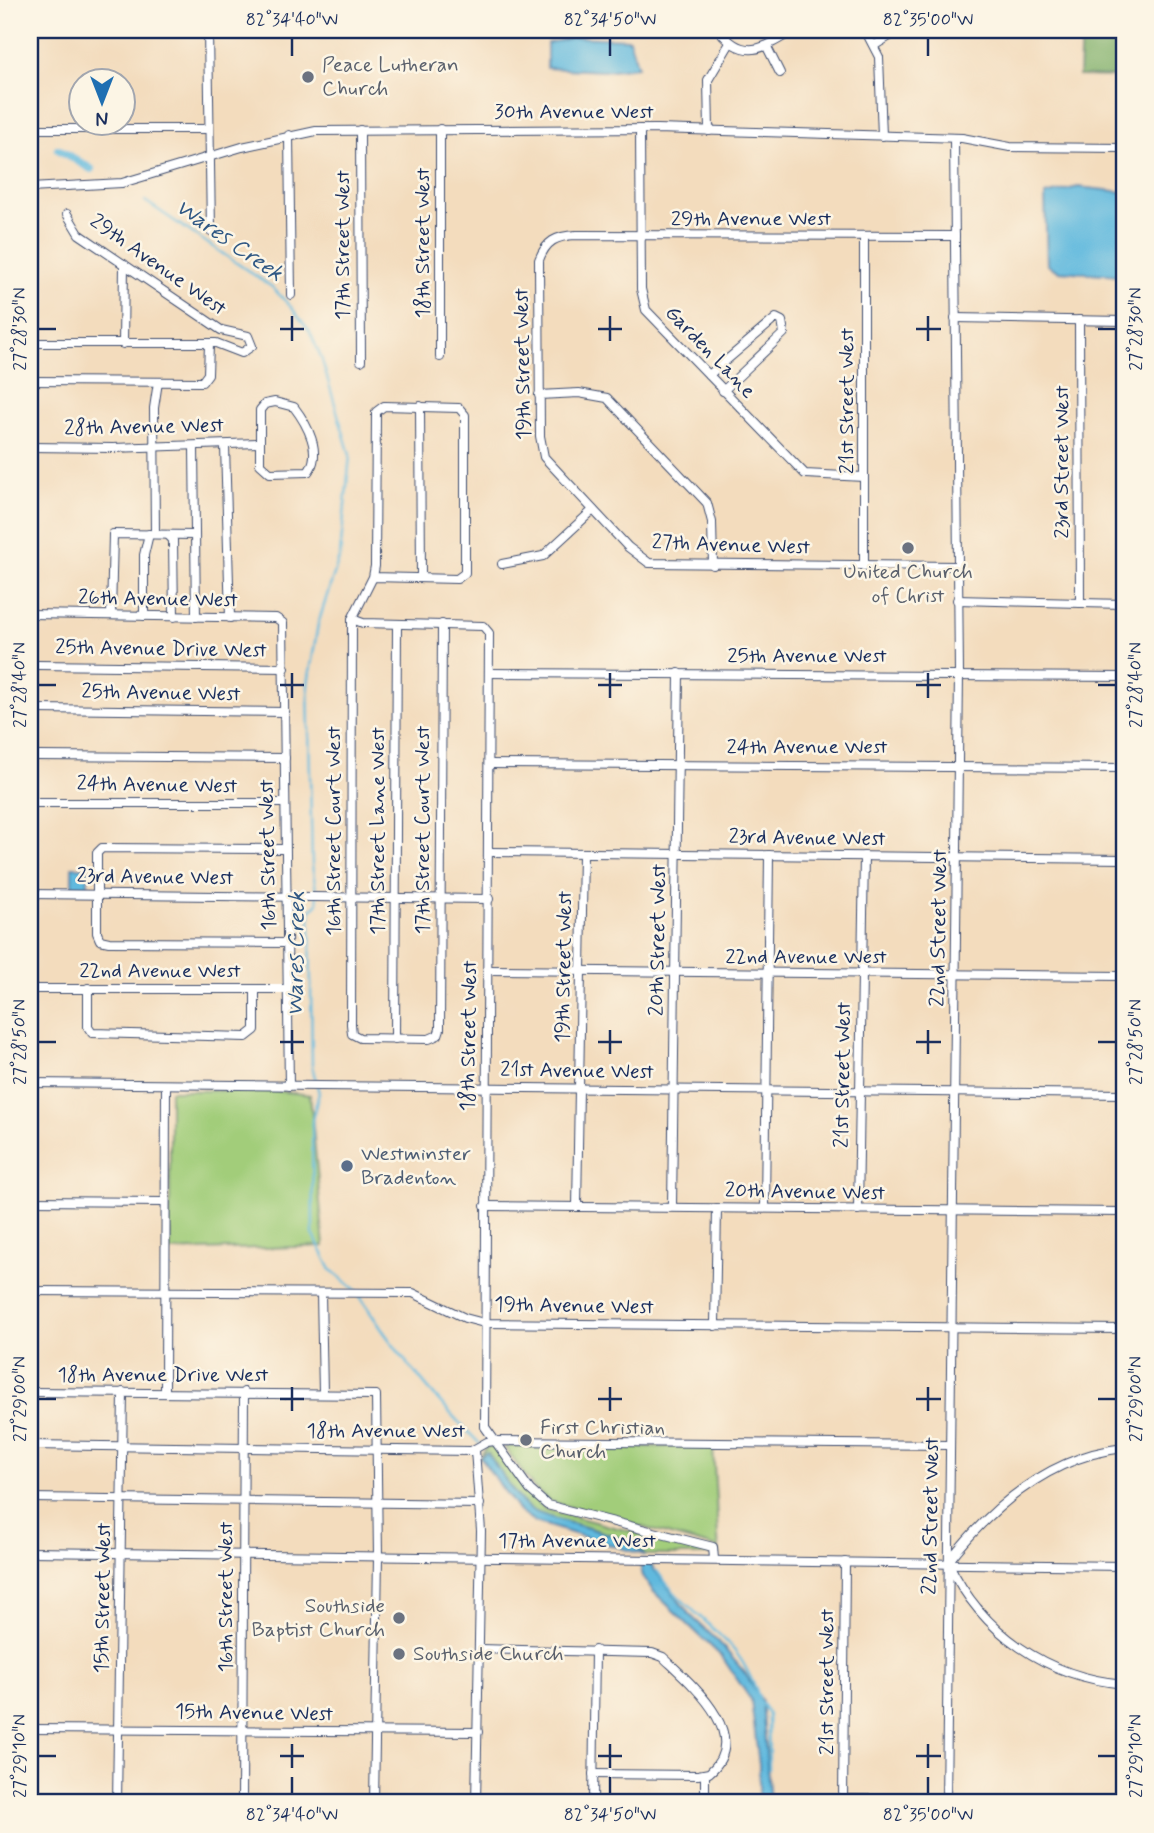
<svg xmlns="http://www.w3.org/2000/svg" width="1154" height="1833" font-family="Mynerve,sans-serif">
<rect width="100%" height="100%" fill="#fcf5e5"/>
<filter id="ink" filterUnits="userSpaceOnUse"><feTurbulence type="fractalNoise" baseFrequency=".0143" numOctaves="2"/><feDisplacementMap in="SourceGraphic" scale="14" xChannelSelector="R" yChannelSelector="G"/><feConvolveMatrix kernelMatrix="1 2 1 2 8 2 1 2 1" color-interpolation-filters="sRGB"/></filter>
<filter id="wash" filterUnits="userSpaceOnUse"><feTurbulence type="fractalNoise" baseFrequency=".00686" numOctaves="4" result="noise"/><feDisplacementMap in="SourceGraphic" scale="28" xChannelSelector="R" yChannelSelector="G"/><feGaussianBlur stdDeviation="1.57" result="paint"/><feColorMatrix in="noise" values="0 0 0 0 0 0 0 0 0 0 0 0 0 0 0 0 0 1.4 0 .05"/><feComposite in="paint" operator="in"/></filter>
<g filter="url(#wash)">
<rect width="100%" height="100%" fill="#f3dcbd"/>
<g fill="#a2cd7a" stroke="#5e7e6c" stroke-width="2">
<path d="M271,1090L310,1095L324,1246L170,1251V1091Z"/>
<path d="M494,1446L527,1493L545,1509L709,1552L710,1555H644C629,1531 556,1524 530,1509C517,1501 498,1467 488,1453L480,1456L487,1447Z"/>
<path d="M504,1446L713,1447L719,1555L717,1548L549,1501L533,1487Z"/>
</g>
<path fill="#81b06a" stroke="#4e7064" stroke-width="2" d="M1081,30H1124V77L1079,76Z"/>
<g fill="#61b9de" stroke="#3e749e" stroke-width="2">
<path d="M576,37L629,39L638,67L603,71L547,68V43Z"/>
<path d="M1078,187L1124,192V271L1119,275L1058,271L1047,265L1045,195Z"/>
<rect x="72" y="867" width="16" height="20"/>
<path d="M487,1453C498,1467 517,1501 530,1509C555,1524 629,1531 644,1555L535,1522L518,1510L480,1457Z"/>
<path d="M640,1564H650L690,1615L719,1642L745,1673L762,1701L770,1803H759V1765L751,1700L722,1657L653,1591L643,1576Z"/>
</g>
<g fill="none" stroke-linecap="round" stroke-linejoin="round">
<g stroke="#61b9de" stroke-width="2.5">
<path d="M145,201L272,287L291,307L309,330L321,357L350,455L340,555L318,624L308,684L312,865L318,903L310,911L312,1066L319,1093L312,1120L313,1234L331,1270L357,1291"/>
<path d="M360,1296C393,1350 434,1398 479,1443"/>
<path d="M623,1542L648,1549"/>
<path d="M657,1571C678,1602 709,1621 733,1649C745,1663 752,1680 759,1697"/>
<path d="M762,1703L768,1715L769,1769"/>
</g>
<path stroke="#61b9de" stroke-width="8" d="M58,149L91,169"/>
</g>
</g>
<g filter="url(#ink)">
<g fill="none" stroke-linecap="round" stroke-linejoin="round">
<g stroke="#3b496c" stroke-width="10">
<g id="minor">
<path d="M208,30L211,231"/>
<path d="M719,30C744,63 766,47 794,30"/>
<path d="M865,30L879,57L882,136"/>
<path d="M875,45L893,34"/>
<path d="M767,47L780,73"/>
<path d="M37,129H209"/>
<path d="M440,129V357"/>
<path d="M640,129L641,289L646,310L805,474L864,477"/>
<path d="M360,130L361,361"/>
<path d="M709,131L708,80L730,43"/>
<path d="M289,135L291,295"/>
<path d="M30,188L122,183L242,147L316,131L657,129L962,138L1010,147L1124,148"/>
<path d="M955,236L576,235C556,236 546,241 539,260L540,436L544,457L628,547L649,563L956,566"/>
<path d="M864,237V566"/>
<path d="M955,318L1124,321"/>
<path d="M1079,320L1080,603"/>
<path d="M30,343H216L242,353L252,346L248,336L221,330L79,234L67,214"/>
<path d="M123,344L124,264"/>
<path d="M709,375L776,318L782,321L784,333L723,391"/>
<path d="M30,381L202,382L208,374L209,344"/>
<path d="M539,395L579,393L607,398L707,503L712,522L713,565"/>
<path d="M275,402L294,407C307,424 323,453 308,472L270,473L260,464V410L265,404Z"/>
<path d="M420,406L421,578"/>
<path d="M225,446L230,618"/>
<path d="M30,447L113,448L258,443"/>
<path d="M194,447L196,617"/>
<path d="M155,534L154,408L158,382"/>
<path d="M168,535L173,540L174,617"/>
<path d="M502,564L543,556L593,510"/>
<path d="M373,577L457,579L465,573V415L459,408L384,406L376,412L375,566L373,577L352,619L351,1024L352,1034L360,1038L429,1039L438,1035L440,1029L442,624"/>
<path d="M957,600L1124,604"/>
<path d="M30,614L276,618L283,623L289,1086"/>
<path d="M111,615L113,534L195,535"/>
<path d="M144,616V555L149,534"/>
<path d="M352,619L363,623L483,626L489,633L485,1427L530,1490L547,1505L713,1547L714,1559"/>
<path d="M37,665L285,668"/>
<path d="M490,673L1124,677"/>
<path d="M37,709L285,712"/>
<path d="M37,756L285,758"/>
<path d="M490,764L1124,768"/>
<path d="M30,803H285"/>
<path d="M284,849L102,848L97,853V933L100,940L109,942L287,943"/>
<path d="M489,852L1124,859"/>
<path d="M30,894L489,899"/>
<path d="M488,970L1124,976"/>
<path d="M88,988V1027L92,1033L246,1037L255,1030V990"/>
<path d="M30,989H289"/>
<path d="M395,1039L397,624"/>
<path d="M30,1083L1124,1094"/>
<path d="M30,1201L165,1202"/>
<path d="M485,1206L1124,1212"/>
<path d="M577,1207L583,853"/>
<path d="M672,1207L679,673"/>
<path d="M765,1208L769,855"/>
<path d="M858,1210L864,856"/>
<path d="M30,1291L413,1293L465,1318L484,1323L1124,1329"/>
<path d="M321,1293L323,1393"/>
<path d="M715,1326L717,1208"/>
<path d="M30,1392L376,1395L378,1557L374,1803"/>
<path d="M165,1393L166,1085"/>
<path d="M30,1445L471,1451L487,1442L495,1441L949,1445"/>
<path d="M1124,1448C1050,1456 993,1505 948,1562C982,1633 1046,1677 1124,1684"/>
<path d="M475,1450L481,1531L476,1803"/>
<path d="M30,1498L480,1504"/>
<path d="M30,1552L1124,1566"/>
<path d="M479,1649L652,1653L663,1657C689,1682 754,1735 709,1773L698,1775L593,1774"/>
<path d="M30,1729L478,1732"/>
<path d="M843,1799L1124,1802"/>
<path d="M117,1803L123,1392"/>
<path d="M242,1803L244,1392"/>
<path d="M593,1803L595,1650"/>
<path d="M705,1803V1774"/>
<path d="M843,1803L845,1562"/>
<path d="M946,1803L959,674L954,138"/>
</g>
</g>
<use href="#minor" stroke="#fff" stroke-width="8"/>
</g>
</g>
<path fill="none" stroke="#1b2f5e" stroke-width="2.5" d="M292,38V56M610,38V56M928,38V56M292,316V341M610,316V341M928,316V341M38,329H56M280,329H304M598,329H622M916,329H941M1098,329H1116M292,673V698M610,673V698M928,673V698M38,685H56M280,685H304M598,685H622M916,685H941M1098,685H1116M292,1030V1054M610,1030V1054M928,1030V1054M38,1042H56M280,1042H304M598,1042H622M916,1042H941M1098,1042H1116M292,1387V1411M610,1387V1411M928,1387V1411M38,1399H56M280,1399H304M598,1399H622M916,1399H941M1098,1399H1116M292,1744V1768M610,1744V1768M928,1744V1768M38,1756H56M280,1756H304M598,1756H622M916,1756H941M1098,1756H1116M292,1777V1794M610,1777V1794M928,1777V1794"/>
<g fill="#6b7280" stroke="#fcf5e5" stroke-width="2.5">
<circle cx="308" cy="77" r="7"/>
<circle cx="908" cy="548" r="7"/>
<circle cx="526" cy="1440" r="7"/>
<circle cx="399" cy="1618" r="7"/>
<circle cx="399" cy="1654" r="7"/>
</g>
<circle fill="#5c6f8a" stroke="#fcf5e5" stroke-width="2.5" cx="347" cy="1166" r="7"/>
<g text-anchor="middle" dominant-baseline="central" stroke-width="5" stroke-linejoin="round" paint-order="stroke">
<g font-size="21" fill="#5b616d" stroke="#fcf5e5" text-anchor="start">
<text x="322" y="65">Peace Lutheran<tspan x="322" dy="24">Church</tspan></text>
<text x="908" y="572" text-anchor="middle">United Church<tspan x="908" dy="24">of Christ</tspan></text>
<text x="540" y="1428">First Christian<tspan x="540" dy="24">Church</tspan></text>
<text x="385" y="1606" text-anchor="end">Southside<tspan x="385" dy="24">Baptist Church</tspan></text>
<text x="413" y="1654">Southside Church</text>
</g>
<g font-size="21" fill="#1b2f5e" stroke="#fcf5e5">
<text x="574" y="112">30th Avenue West</text>
<text x="751" y="219">29th Avenue West</text>
<text transform="translate(423 243) rotate(-90)">18th Street West</text>
<text transform="translate(343 245) rotate(-90)">17th Street West</text>
<text transform="translate(158 265) rotate(35)">29th Avenue West</text>
<text transform="translate(710 352) rotate(46)">Garden Lane</text>
<text transform="translate(523 364) rotate(-91)">19th Street West</text>
<text transform="translate(847 401) rotate(-90)">21st Street West</text>
<text transform="translate(144 427) rotate(-1)">28th Avenue West</text>
<text transform="translate(1062 462) rotate(-90)">23rd Street West</text>
<text transform="translate(731 545) rotate(2)">27th Avenue West</text>
<text transform="translate(158 599) rotate(1)">26th Avenue West</text>
<text transform="translate(161 649) rotate(1)">25th Avenue Drive West</text>
<text x="807" y="656">25th Avenue West</text>
<text transform="translate(161 693) rotate(1)">25th Avenue West</text>
<text x="807" y="747">24th Avenue West</text>
<text transform="translate(157 785) rotate(1)">24th Avenue West</text>
<text transform="translate(423 830) rotate(-90)">17th Street Court West</text>
<text transform="translate(334 831) rotate(-90)">16th Street Court West</text>
<text transform="translate(378 831) rotate(-90)">17th Street Lane West</text>
<text transform="translate(807 838) rotate(1)">23rd Avenue West</text>
<text transform="translate(268 855) rotate(-91)">16th Street West</text>
<text transform="translate(155 877) rotate(1)">23rd Avenue West</text>
<text transform="translate(939 928) rotate(-89)">22nd Street West</text>
<text transform="translate(658 940) rotate(-89)">20th Street West</text>
<text x="806" y="957">22nd Avenue West</text>
<text transform="translate(564 967) rotate(-89)">19th Street West</text>
<text x="160" y="971">22nd Avenue West</text>
<text transform="translate(469 1036) rotate(-89)">18th Street West</text>
<text transform="translate(577 1071) rotate(1)">21st Avenue West</text>
<text transform="translate(843 1075) rotate(-89)">21st Street West</text>
<text transform="translate(805 1192) rotate(1)">20th Avenue West</text>
<text transform="translate(574 1306) rotate(1)">19th Avenue West</text>
<text x="163" y="1375">18th Avenue Drive West</text>
<text x="386" y="1431">18th Avenue West</text>
<text transform="translate(931 1516) rotate(-89)">22nd Street West</text>
<text x="577" y="1541">17th Avenue West</text>
<text transform="translate(226 1597) rotate(-90)">16th Street West</text>
<text transform="translate(103 1598) rotate(-89)">15th Street West</text>
<text transform="translate(827 1682) rotate(-90)">21st Street West</text>
<text transform="translate(254 1713) rotate(1)">15th Avenue West</text>
</g>
<g font-size="21" fill="#4e5e75" stroke="#fcf5e5" text-anchor="start">
<text x="361" y="1154">Westminster<tspan x="361" dy="24">Bradenton</tspan></text>
</g>
<g font-size="23" font-style="italic" fill="#305884" stroke="#fcf5e5">
<text transform="translate(229 241) rotate(35)">Wares Creek</text>
<text transform="translate(297 954) rotate(-89)">Wares Creek</text>
</g>
</g>
<rect width="1154" height="1833" fill="none" stroke="#fcf5e5" stroke-width="77"/>
<g transform="translate(102 102) rotate(180)"><circle r="33" fill="#fcf5e5" stroke="#a2a6af" stroke-width="2"/>
<path d="M0-5L12 26L0 18L-12 26Z" fill="#1f6fb2"/>
<text y="-10" font-size="19" font-weight="bold" text-anchor="middle" fill="#1b2f5e">N</text>
</g>
<rect x="38" y="38" width="1078" height="1756" fill="none" stroke="#1b2f5e" stroke-width="2.5"/>
<g font-size="18" text-anchor="middle" fill="#1b2f5e">
<text x="292" y="25">82°34'40"W</text>
<text x="610" y="25">82°34'50"W</text>
<text x="928" y="25">82°35'00"W</text>
<text transform="translate(1135 329) rotate(-90)" y="6">27°28'30"N</text>
<text transform="translate(19 329) rotate(-90)" y="6">27°28'30"N</text>
<text transform="translate(19 685) rotate(-90)" y="6">27°28'40"N</text>
<text transform="translate(1135 685) rotate(-90)" y="6">27°28'40"N</text>
<text transform="translate(19 1042) rotate(-90)" y="6">27°28'50"N</text>
<text transform="translate(1135 1042) rotate(-90)" y="6">27°28'50"N</text>
<text transform="translate(1135 1399) rotate(-90)" y="6">27°29'00"N</text>
<text transform="translate(19 1399) rotate(-90)" y="6">27°29'00"N</text>
<text transform="translate(19 1756) rotate(-90)" y="6">27°29'10"N</text>
<text transform="translate(1135 1756) rotate(-90)" y="6">27°29'10"N</text>
<text x="292" y="1820">82°34'40"W</text>
<text x="610" y="1820">82°34'50"W</text>
<text x="928" y="1820">82°35'00"W</text>
</g>
</svg>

* * * * * * * * *

**WORK TO COMPLETE**
From the listing above, pick out each line where the word "fractalNoise" appears.

**EXPECTED OUTPUT**
<filter id="ink" filterUnits="userSpaceOnUse"><feTurbulence type="fractalNoise" baseFrequency=".0143" numOctaves="2"/><feDisplacementMap in="SourceGraphic" scale="14" xChannelSelector="R" yChannelSelector="G"/><feConvolveMatrix kernelMatrix="1 2 1 2 8 2 1 2 1" color-interpolation-filters="sRGB"/></filter>
<filter id="wash" filterUnits="userSpaceOnUse"><feTurbulence type="fractalNoise" baseFrequency=".00686" numOctaves="4" result="noise"/><feDisplacementMap in="SourceGraphic" scale="28" xChannelSelector="R" yChannelSelector="G"/><feGaussianBlur stdDeviation="1.57" result="paint"/><feColorMatrix in="noise" values="0 0 0 0 0 0 0 0 0 0 0 0 0 0 0 0 0 1.4 0 .05"/><feComposite in="paint" operator="in"/></filter>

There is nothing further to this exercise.